I have following requirements, that appear to be not so typical:
Indexing up to ~5000 documents per second (small docs, (semi) structured, needs to reliable!)
Exporting / Querying of big data sets up to 5*10^6 documents (do not have to be fast)
Persisting data for many years (time based indices are not an option)
Currently we have following stratgey :
- single node (vertically scalable)
- no replica
- 1 index per data source / origin (typically 100mb to 1 gb)
- 1 shard per index
- 1 index schema
- no ilm but we close indices after a while (writing to a specific index end after a few weeks; queries must be possbile for months/years) and reopen them on demand
With this approach we eventually end up having hundres of indices, where most of them are closed (no indexing any more) and up to about 100 of them are open. This also means having hundreds of shards for a single node.

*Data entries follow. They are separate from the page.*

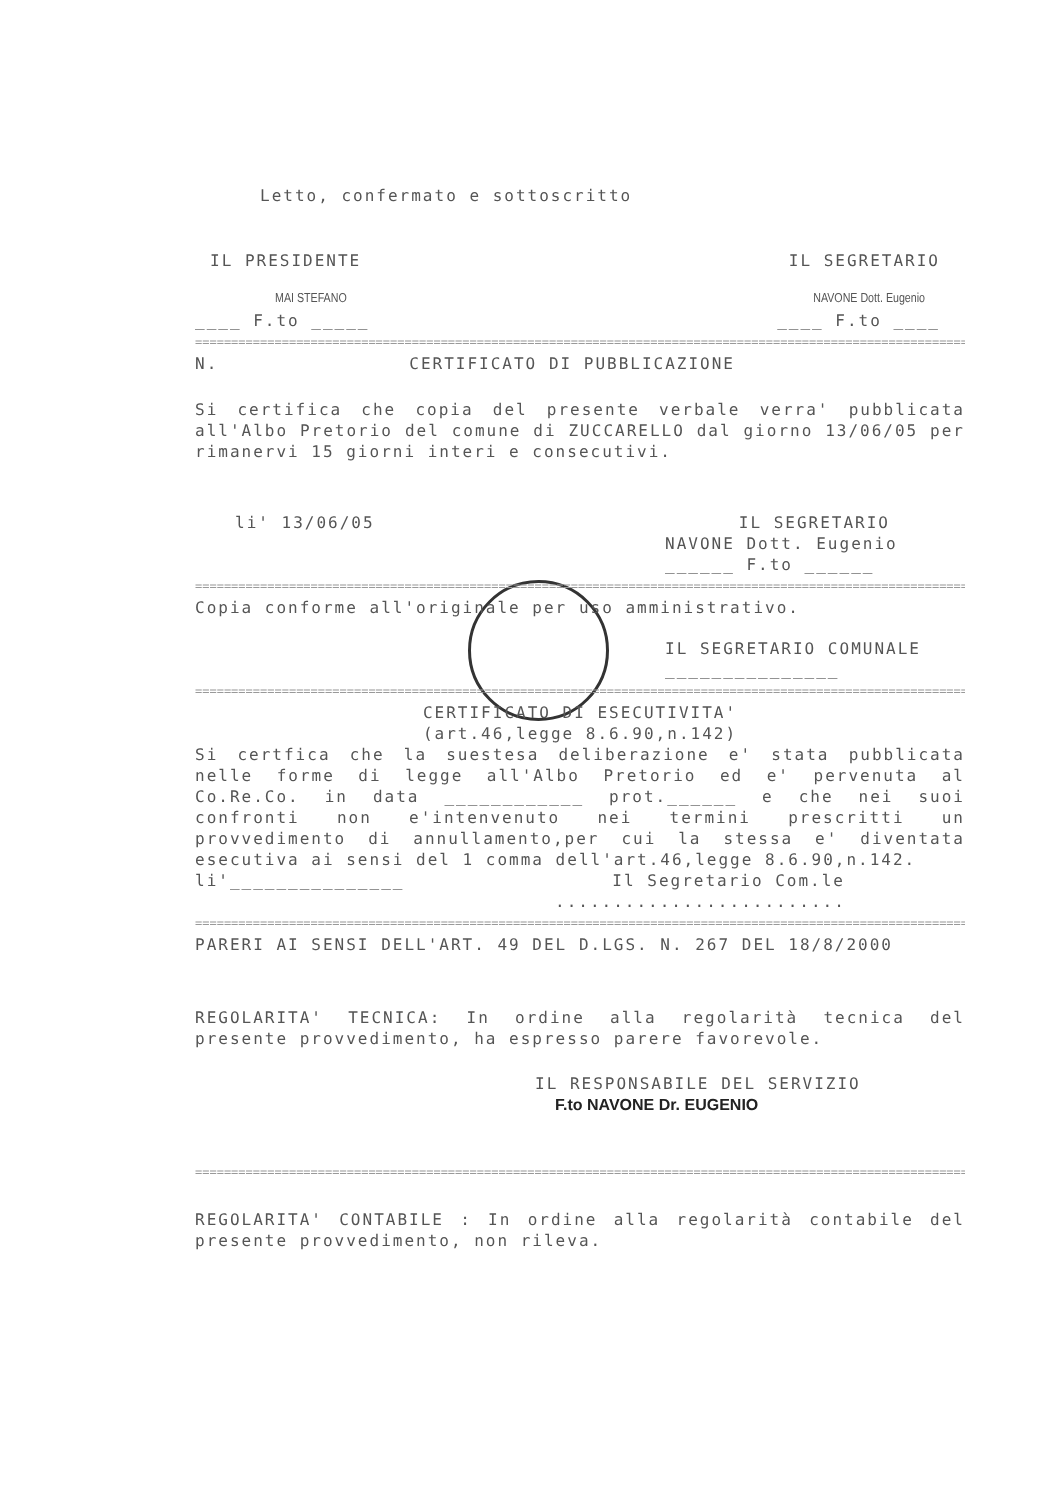Letto, confermato e sottoscritto
IL PRESIDENTE IL SEGRETARIO
MAI STEFANO NAVONE Dott. Eugenio
____ F.to _____ ____ F.to ____
================================================================================================================
N. CERTIFICATO DI PUBBLICAZIONE
Si certifica che copia del presente verbale verra' pubblicata all'Albo Pretorio del comune di ZUCCARELLO dal giorno 13/06/05 per rimanervi 15 giorni interi e consecutivi.
li' 13/06/05 IL SEGRETARIO
NAVONE Dott. Eugenio
______ F.to ______
================================================================================================================
Copia conforme all'originale per uso amministrativo.
IL SEGRETARIO COMUNALE
_______________
================================================================================================================
CERTIFICATO DI ESECUTIVITA'
(art.46,legge 8.6.90,n.142)
Si certfica che la suestesa deliberazione e' stata pubblicata nelle forme di legge all'Albo Pretorio ed e' pervenuta al Co.Re.Co. in data ____________ prot.______ e che nei suoi confronti non e'intenvenuto nei termini prescritti un provvedimento di annullamento,per cui la stessa e' diventata esecutiva ai sensi del 1 comma dell'art.46,legge 8.6.90,n.142.
li'_______________ Il Segretario Com.le
.........................
================================================================================================================
PARERI AI SENSI DELL'ART. 49 DEL D.LGS. N. 267 DEL 18/8/2000
REGOLARITA' TECNICA: In ordine alla regolarità tecnica del presente provvedimento, ha espresso parere favorevole.
IL RESPONSABILE DEL SERVIZIO
F.to NAVONE Dr. EUGENIO
================================================================================================================
REGOLARITA' CONTABILE : In ordine alla regolarità contabile del presente provvedimento, non rileva.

Currently queries focus on a single index / subset of index data but we will need support for queries over multiple indices (which is possible using search api).

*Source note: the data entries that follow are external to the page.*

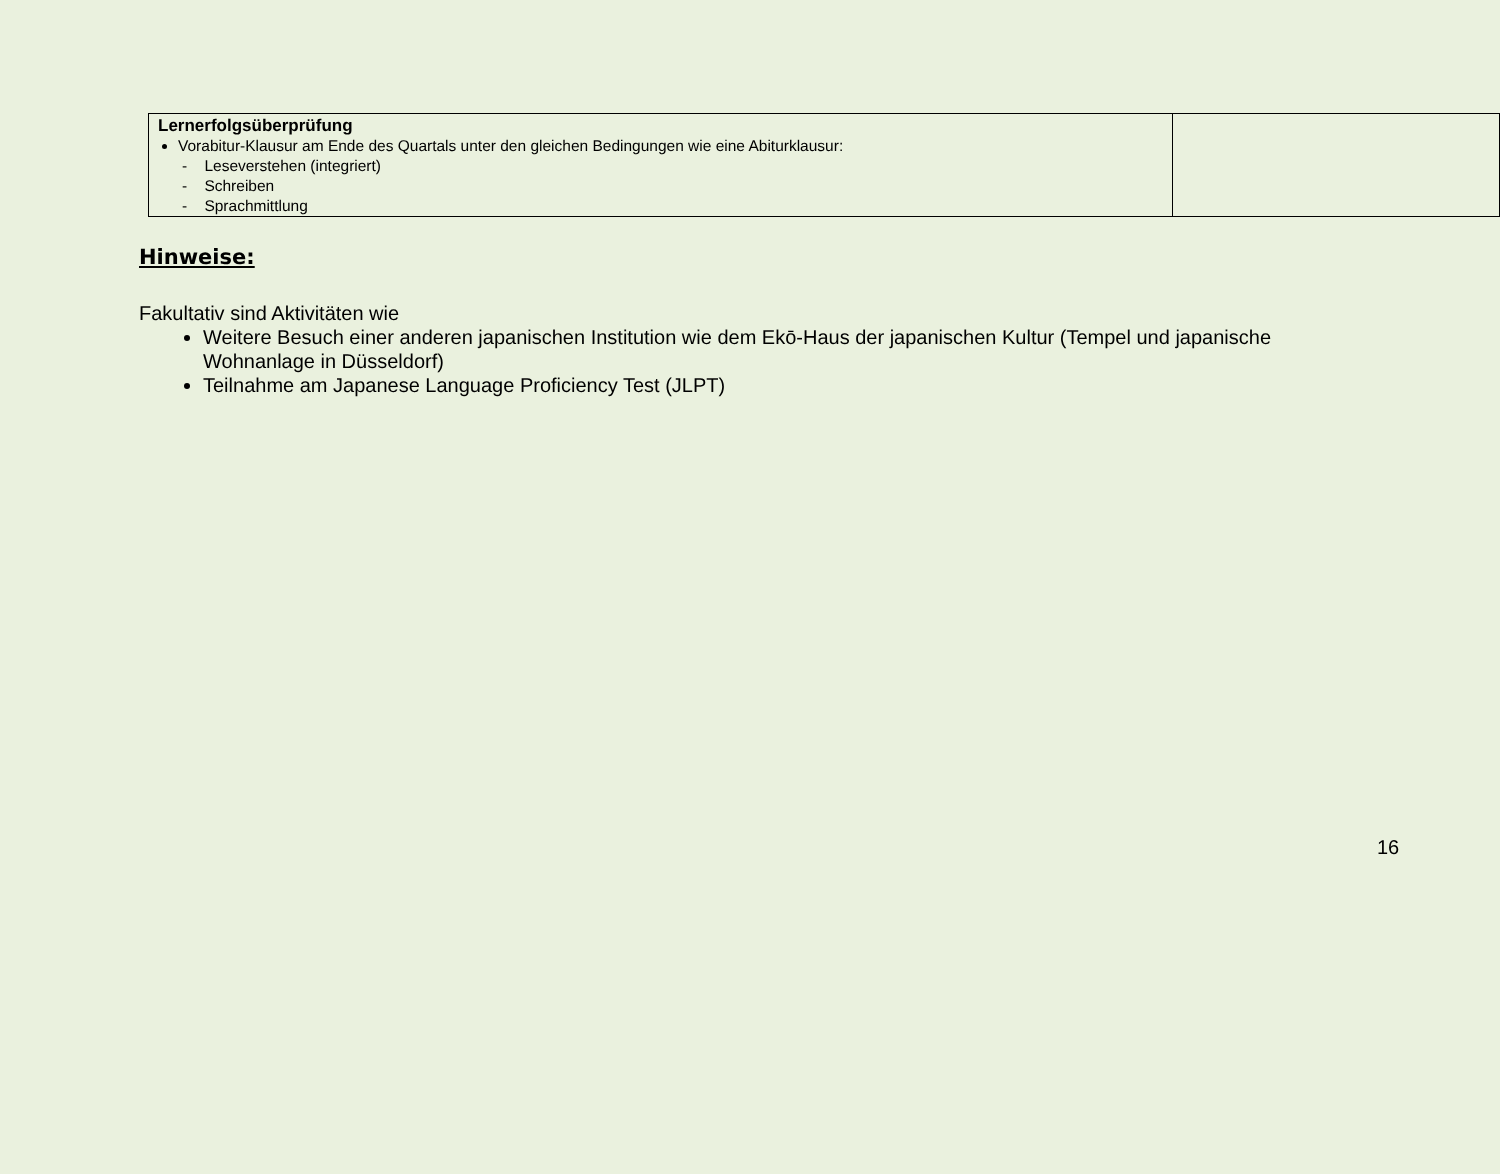| Lernerfolgsüberprüfung Vorabitur-Klausur am Ende des Quartals unter den gleichen Bedingungen wie eine Abiturklausur: - Leseverstehen (integriert) - Schreiben - Sprachmittlung | |
Hinweise:
Fakultativ sind Aktivitäten wie
Weitere Besuch einer anderen japanischen Institution wie dem Ekō-Haus der japanischen Kultur (Tempel und japanische Wohnanlage in Düsseldorf)
Teilnahme am Japanese Language Proficiency Test (JLPT)
16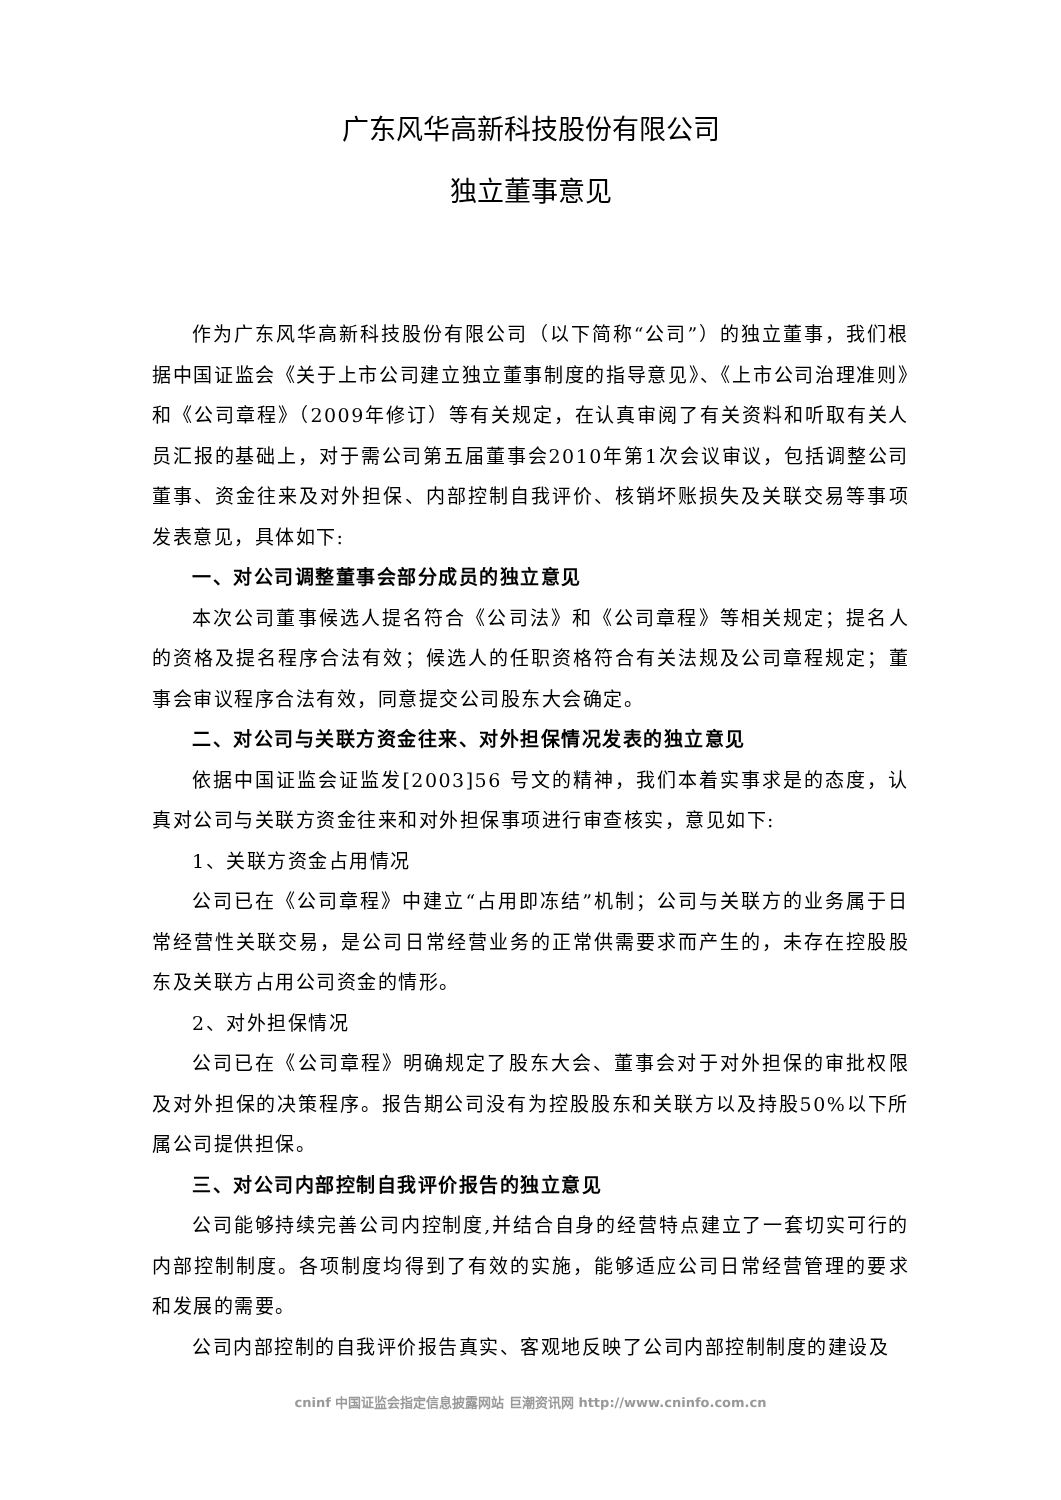广东风华高新科技股份有限公司
独立董事意见
作为广东风华高新科技股份有限公司（以下简称“公司”）的独立董事，我们根据中国证监会《关于上市公司建立独立董事制度的指导意见》、《上市公司治理准则》和《公司章程》（2009年修订）等有关规定，在认真审阅了有关资料和听取有关人员汇报的基础上，对于需公司第五届董事会2010年第1次会议审议，包括调整公司董事、资金往来及对外担保、内部控制自我评价、核销坏账损失及关联交易等事项发表意见，具体如下:
一、对公司调整董事会部分成员的独立意见
本次公司董事候选人提名符合《公司法》和《公司章程》等相关规定；提名人的资格及提名程序合法有效；候选人的任职资格符合有关法规及公司章程规定；董事会审议程序合法有效，同意提交公司股东大会确定。
二、对公司与关联方资金往来、对外担保情况发表的独立意见
依据中国证监会证监发[2003]56 号文的精神，我们本着实事求是的态度，认真对公司与关联方资金往来和对外担保事项进行审查核实，意见如下:
1、关联方资金占用情况
公司已在《公司章程》中建立“占用即冻结”机制；公司与关联方的业务属于日常经营性关联交易，是公司日常经营业务的正常供需要求而产生的，未存在控股股东及关联方占用公司资金的情形。
2、对外担保情况
公司已在《公司章程》明确规定了股东大会、董事会对于对外担保的审批权限及对外担保的决策程序。报告期公司没有为控股股东和关联方以及持股50%以下所属公司提供担保。
三、对公司内部控制自我评价报告的独立意见
公司能够持续完善公司内控制度,并结合自身的经营特点建立了一套切实可行的内部控制制度。各项制度均得到了有效的实施，能够适应公司日常经营管理的要求和发展的需要。
公司内部控制的自我评价报告真实、客观地反映了公司内部控制制度的建设及
cninf 中国证监会指定信息披露网站 巨潮资讯网 http://www.cninfo.com.cn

I am wondering if there might be a better strategy overall as I know that indices should be organized by data structure rather than data origin and that we shouldn't have too many shards on a single node. Also shards should be in 10-50? Gb range - not ~ 1Gb.

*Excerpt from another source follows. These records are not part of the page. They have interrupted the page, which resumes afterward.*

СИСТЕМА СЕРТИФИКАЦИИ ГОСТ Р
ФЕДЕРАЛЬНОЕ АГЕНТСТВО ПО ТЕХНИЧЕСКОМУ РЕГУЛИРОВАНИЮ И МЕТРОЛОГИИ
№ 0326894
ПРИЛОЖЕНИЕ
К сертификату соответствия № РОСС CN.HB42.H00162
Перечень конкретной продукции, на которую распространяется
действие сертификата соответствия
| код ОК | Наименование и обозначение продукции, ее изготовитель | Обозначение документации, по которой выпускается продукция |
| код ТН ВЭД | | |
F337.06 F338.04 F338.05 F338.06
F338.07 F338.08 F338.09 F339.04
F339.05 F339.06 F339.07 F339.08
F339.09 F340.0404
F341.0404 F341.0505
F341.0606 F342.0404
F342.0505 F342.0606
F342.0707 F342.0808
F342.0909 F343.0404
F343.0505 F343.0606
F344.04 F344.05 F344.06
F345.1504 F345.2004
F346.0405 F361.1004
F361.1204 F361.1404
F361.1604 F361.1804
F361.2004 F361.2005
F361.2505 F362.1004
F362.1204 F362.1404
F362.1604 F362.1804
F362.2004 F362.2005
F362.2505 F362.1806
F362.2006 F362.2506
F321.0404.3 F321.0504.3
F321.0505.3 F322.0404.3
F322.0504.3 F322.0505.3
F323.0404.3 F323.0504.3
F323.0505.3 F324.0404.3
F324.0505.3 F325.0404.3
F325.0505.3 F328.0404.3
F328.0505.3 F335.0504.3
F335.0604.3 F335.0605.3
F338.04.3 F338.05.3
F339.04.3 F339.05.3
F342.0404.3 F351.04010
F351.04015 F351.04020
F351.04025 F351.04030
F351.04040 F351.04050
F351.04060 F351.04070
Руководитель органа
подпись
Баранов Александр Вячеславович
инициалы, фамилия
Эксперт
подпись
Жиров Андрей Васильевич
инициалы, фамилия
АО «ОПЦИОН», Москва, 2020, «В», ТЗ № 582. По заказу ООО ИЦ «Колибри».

On the other hand I don't think that creating a huge (!) single index when querying only small subsets of data. And specifying the amount of shards up front basically eliminates vertically scaling as we cannot simply change heapsize, right?
So far the current strategy does not perform too bad. Running a single node with about 500gb data still works but we can expect more query load in future and we should come up with a better strategy I suppose.